There's a better solution than falling back to buffered io

Posted Nov 12, 2025 17:41 UTC (Wed) by koverstreet (✭ supporter ✭, #4296)
Parent article: The intersection of unstable pages and direct I/O

you just _bounce_ - drastically cheaper, especially considering that if you're checksumming you're touching the buffer anyways

There's a better solution than falling back to buffered io

Posted Nov 12, 2025 18:59 UTC (Wed) by nickodell (subscriber, #125165) [Link] (4 responses)

Could you clarify why this is better than going through the page cache?

Hellwig's initial patch says

>This series tries to address this by falling back to uncached buffered I/O. Given that this requires an extra copy it is usually going to be a slow down, especially for very high bandwith use cases, so I'm not exactly happy about.

I assume the bounce buffer also requires an additional copy, so what makes it faster than the approach here?

There's a better solution than falling back to buffered io

Posted Nov 12, 2025 19:26 UTC (Wed) by koverstreet (✭ supporter ✭, #4296) [Link] (1 responses)

Buffered IO is only fast when IO is mostly staying in cache. When it's not it's _significantly_ slower; you incur all the overhead of walking and managing the page cache radix tree, backround eviction, background writeback - doing all that stuff asynchronously is significantly more constantly when you're not amortizing it by letting things stay in cache.

O_DIRECT tends to be used where the application knows the pagecache is not going to be useful - ignoring what the application communicated and using buffered IO is a massive behavioral change and just not a good idea.

If you just bounce IOs, the only extra overhead you're paying for is allocating/freeing bounce buffers (generally quite fast, thanks to percpu freelists), and the memcpy - which, as I mentioned, is noise when we're already touching the data to checksum.

And you only have to pay for that on writes. Reads can be normal zero copy O_DIRECT reads: if you get a checksum error, and the buffer is mapped to userspace (i.e. might have been scribbled over), you retry it with a bounce buffer before treating it like a "real" checksum error.

(This is all what bcachefs has done for years).

There's a better solution than falling back to buffered io

Posted Nov 12, 2025 21:05 UTC (Wed) by Wol (subscriber, #4433) [Link]

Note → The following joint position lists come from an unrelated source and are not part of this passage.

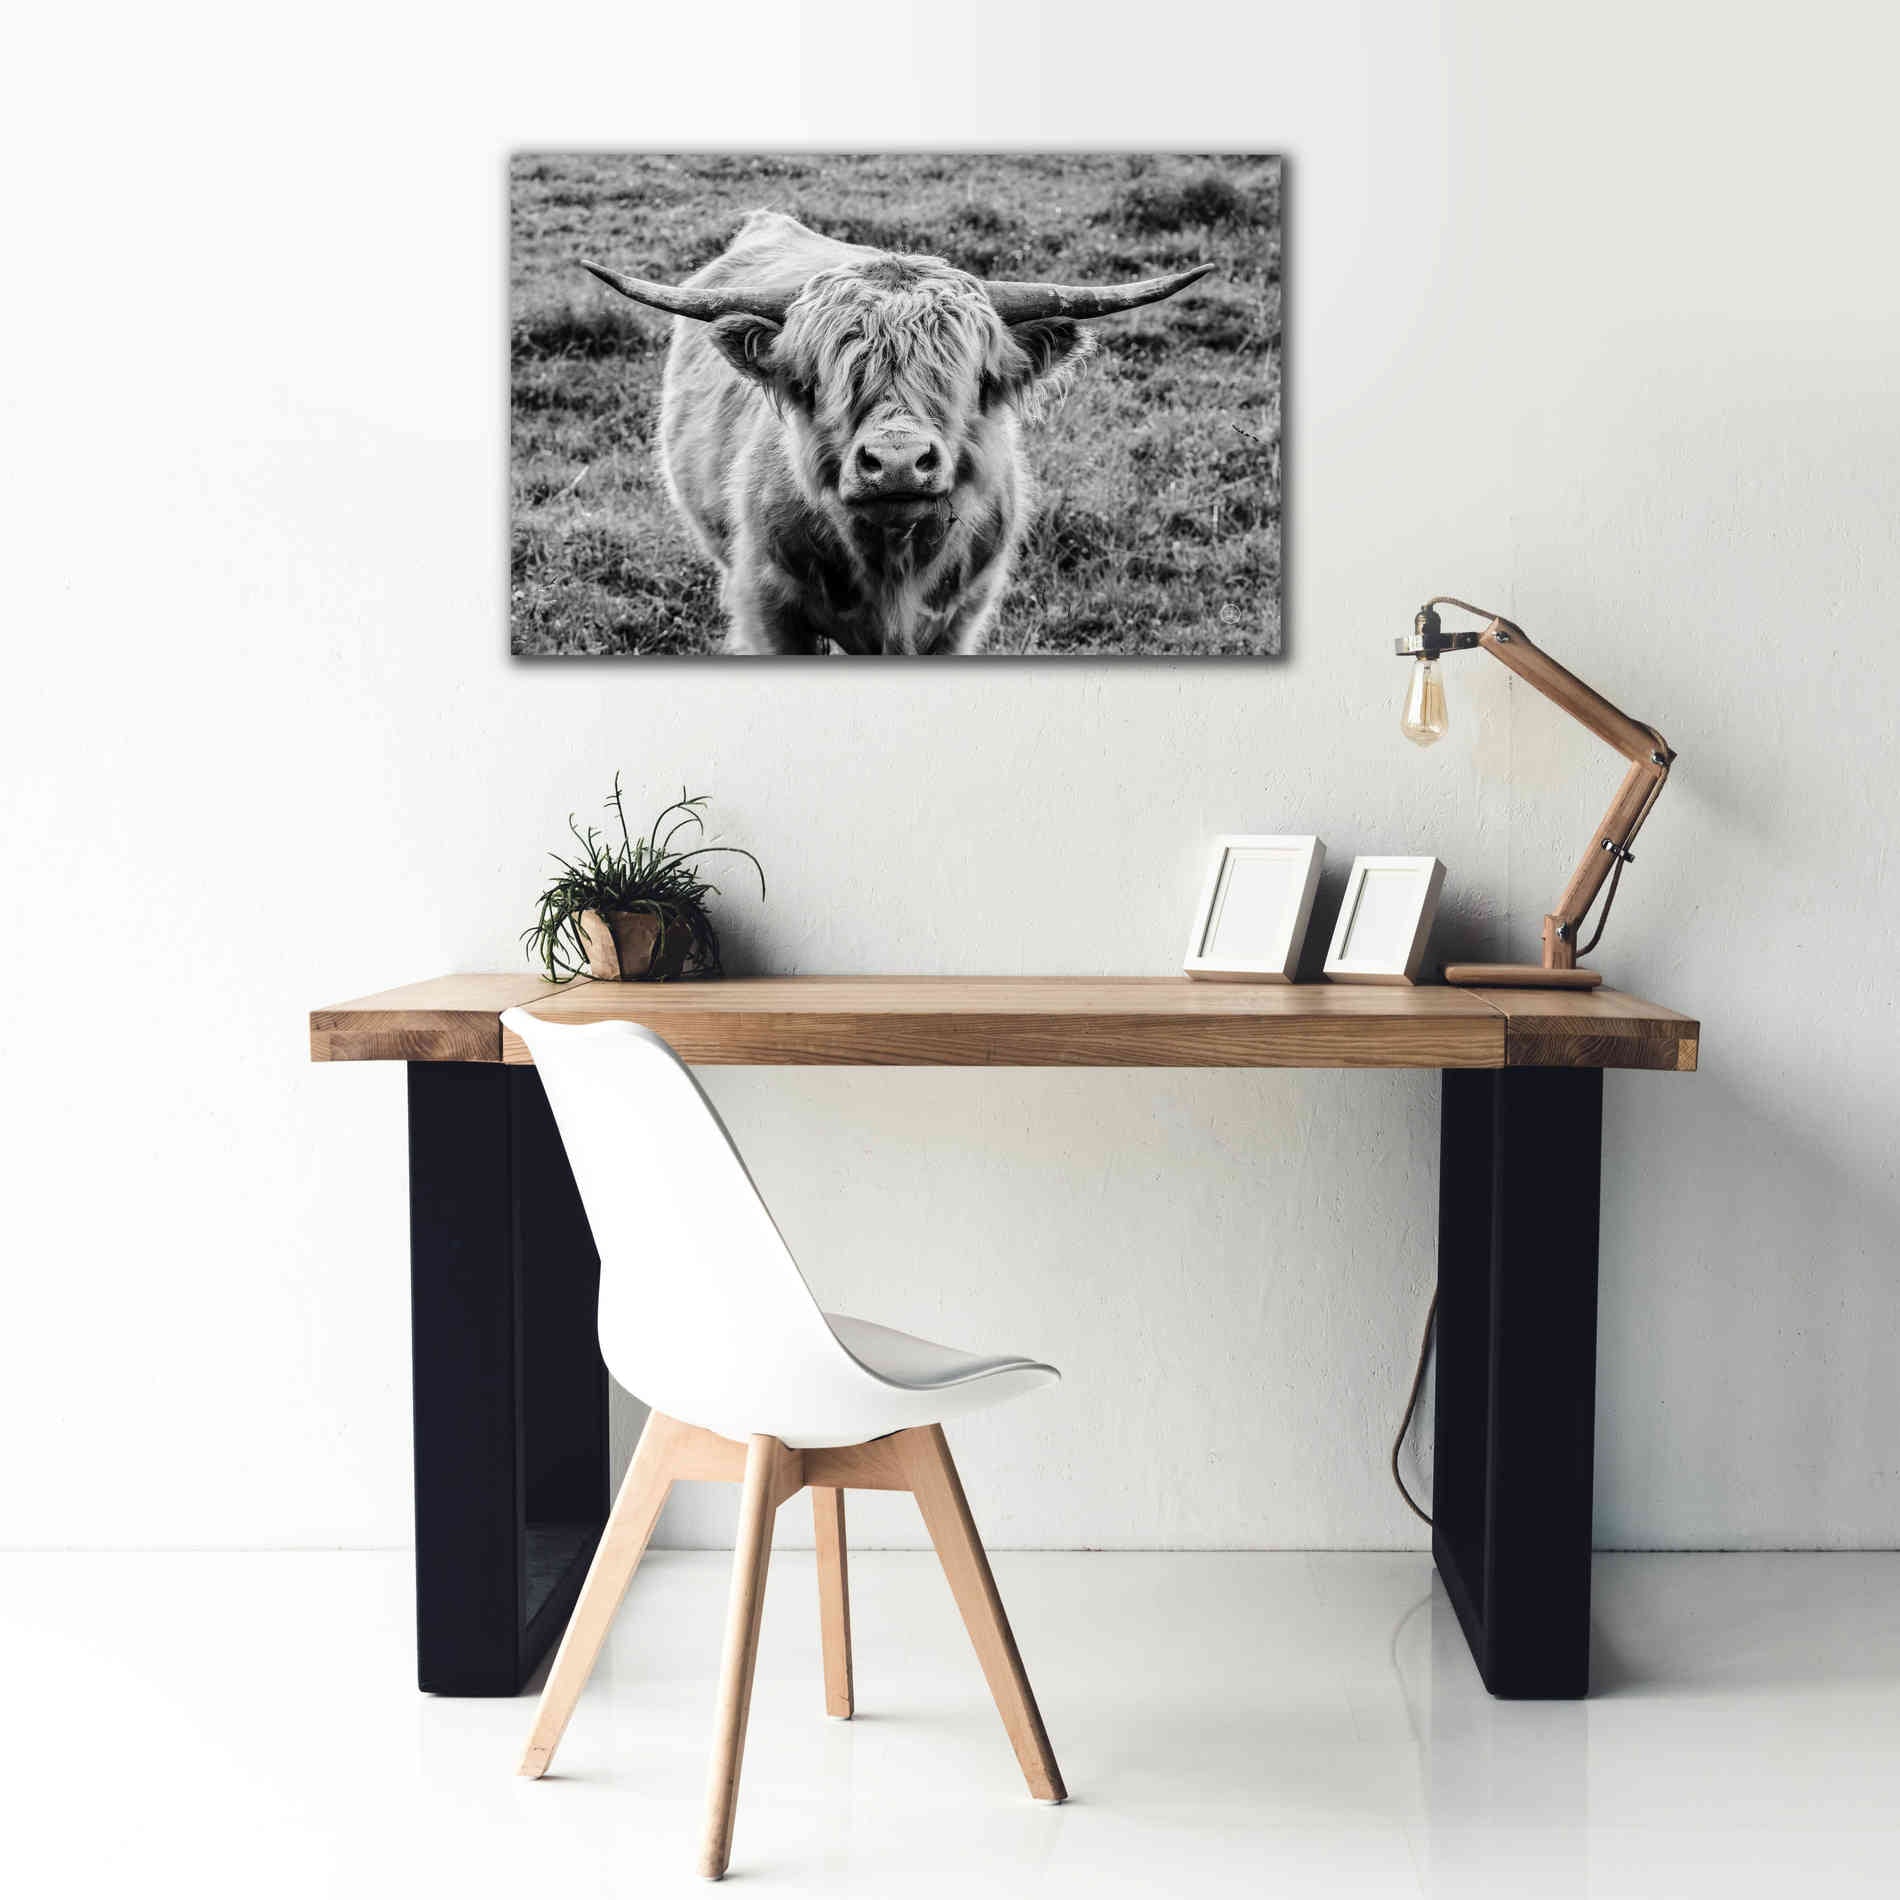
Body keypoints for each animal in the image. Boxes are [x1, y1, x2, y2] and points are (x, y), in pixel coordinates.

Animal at [581, 211, 1211, 655]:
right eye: (821, 378)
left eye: (972, 377)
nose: (899, 462)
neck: (893, 566)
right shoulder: (768, 607)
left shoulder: (962, 616)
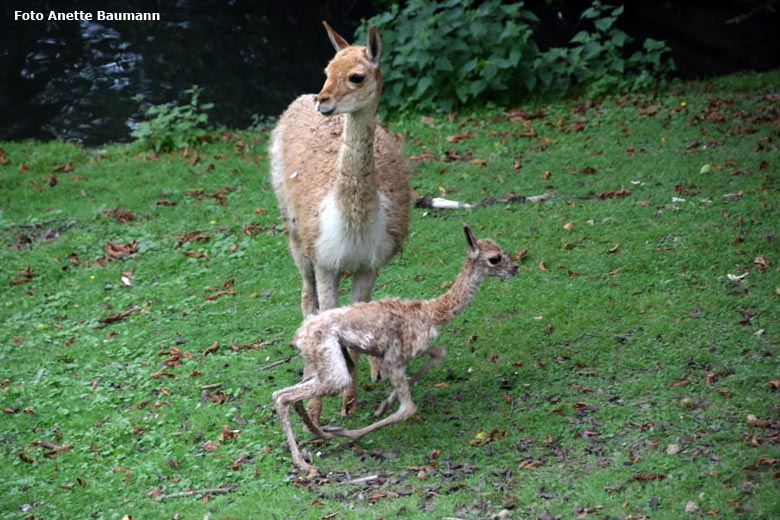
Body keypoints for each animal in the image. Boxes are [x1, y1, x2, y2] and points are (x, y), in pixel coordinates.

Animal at [274, 223, 516, 476]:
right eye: (495, 258)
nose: (515, 268)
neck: (430, 313)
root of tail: (299, 334)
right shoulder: (394, 360)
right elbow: (408, 409)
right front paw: (353, 432)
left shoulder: (407, 352)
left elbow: (439, 355)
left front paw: (383, 405)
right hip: (334, 371)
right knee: (283, 397)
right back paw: (303, 460)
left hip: (331, 363)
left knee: (285, 394)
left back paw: (318, 433)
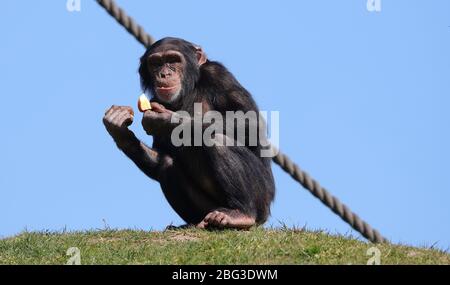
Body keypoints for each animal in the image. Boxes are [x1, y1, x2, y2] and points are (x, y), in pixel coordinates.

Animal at [103, 37, 276, 229]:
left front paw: (166, 120)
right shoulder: (156, 98)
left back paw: (241, 214)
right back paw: (193, 223)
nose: (164, 74)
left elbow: (250, 121)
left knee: (218, 141)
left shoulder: (219, 75)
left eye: (173, 60)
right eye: (156, 63)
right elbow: (160, 156)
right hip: (208, 209)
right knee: (167, 165)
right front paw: (119, 129)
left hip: (262, 200)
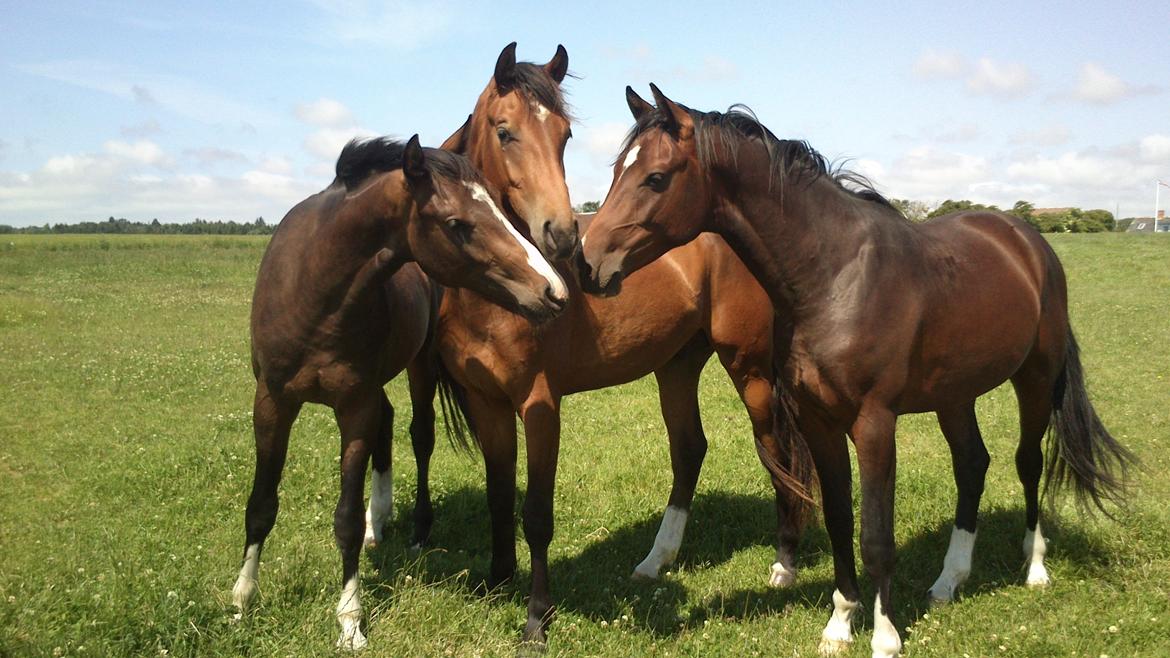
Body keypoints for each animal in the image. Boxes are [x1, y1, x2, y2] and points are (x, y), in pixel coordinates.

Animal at [233, 133, 566, 646]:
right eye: (457, 224)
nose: (552, 290)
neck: (314, 291)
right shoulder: (272, 401)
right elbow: (261, 505)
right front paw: (242, 599)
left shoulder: (353, 405)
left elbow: (346, 519)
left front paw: (350, 621)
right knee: (388, 425)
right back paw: (382, 518)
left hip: (417, 369)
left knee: (418, 436)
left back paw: (404, 523)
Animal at [388, 46, 809, 646]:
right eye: (504, 130)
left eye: (565, 135)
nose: (563, 238)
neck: (495, 295)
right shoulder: (486, 403)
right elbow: (498, 493)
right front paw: (498, 579)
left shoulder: (539, 405)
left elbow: (536, 513)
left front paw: (537, 618)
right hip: (677, 366)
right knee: (690, 449)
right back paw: (656, 561)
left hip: (748, 367)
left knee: (775, 449)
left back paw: (785, 561)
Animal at [582, 87, 1132, 655]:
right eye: (617, 169)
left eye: (656, 177)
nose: (587, 263)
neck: (836, 277)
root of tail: (1027, 240)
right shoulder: (819, 422)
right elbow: (839, 519)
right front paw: (841, 622)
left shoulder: (874, 425)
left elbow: (875, 536)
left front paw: (885, 636)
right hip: (955, 396)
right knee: (972, 465)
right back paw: (948, 580)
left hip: (1036, 380)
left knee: (1028, 462)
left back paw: (1035, 568)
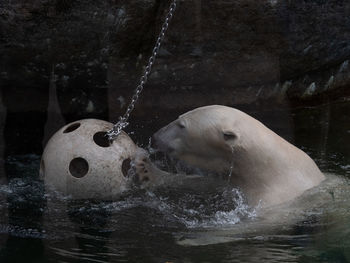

Wasn't that benchmarked a few years back? Somebody disabled caching on file copies, and especially with larger files the uncached copy was maybe ten times faster?

Cheers,
Wol

There's a better solution than falling back to buffered io

Posted Nov 12, 2025 19:28 UTC (Wed) by Paf (subscriber, #91811) [Link] (1 responses)

At least for small pages, much of the cost of using the page cache is actually in setup, insertion, and removal from the cache, *not* in memory allocation or data copying. Depending on the use case and hardware, simple bounce buffers can be *much* faster. And they can be done in parallel across many threads without conflicting on the tree locking for the page cache. (Even a read is a tree insert unless the data is already present.)

But this becomes proportionally less true with large folios though, probably to the point of not really true for larger sizes, since the overhead is spread over much more data.

There's a better solution than falling back to buffered io

Posted Nov 12, 2025 19:36 UTC (Wed) by koverstreet (✭ supporter ✭, #4296) [Link]

IOPs keep going up, though. Forcing everything through the buffered IO paths is just crippling.

There's a better solution than falling back to buffered io

Posted Nov 12, 2025 19:35 UTC (Wed) by quwenruo_suse (subscriber, #124148) [Link] (1 responses)

I doubt. As I tried both, bouncing and falling back to buffered IO on btrfs, no observable difference.

The huge performance drop in my previous observations is caused by unoptimized checksum implementation (kvm64 has no hardware accelerated CRC32C).

There's a better solution than falling back to buffered io

Posted Nov 12, 2025 19:57 UTC (Wed) by koverstreet (✭ supporter ✭, #4296) [Link]

and you thought that test would be representative...?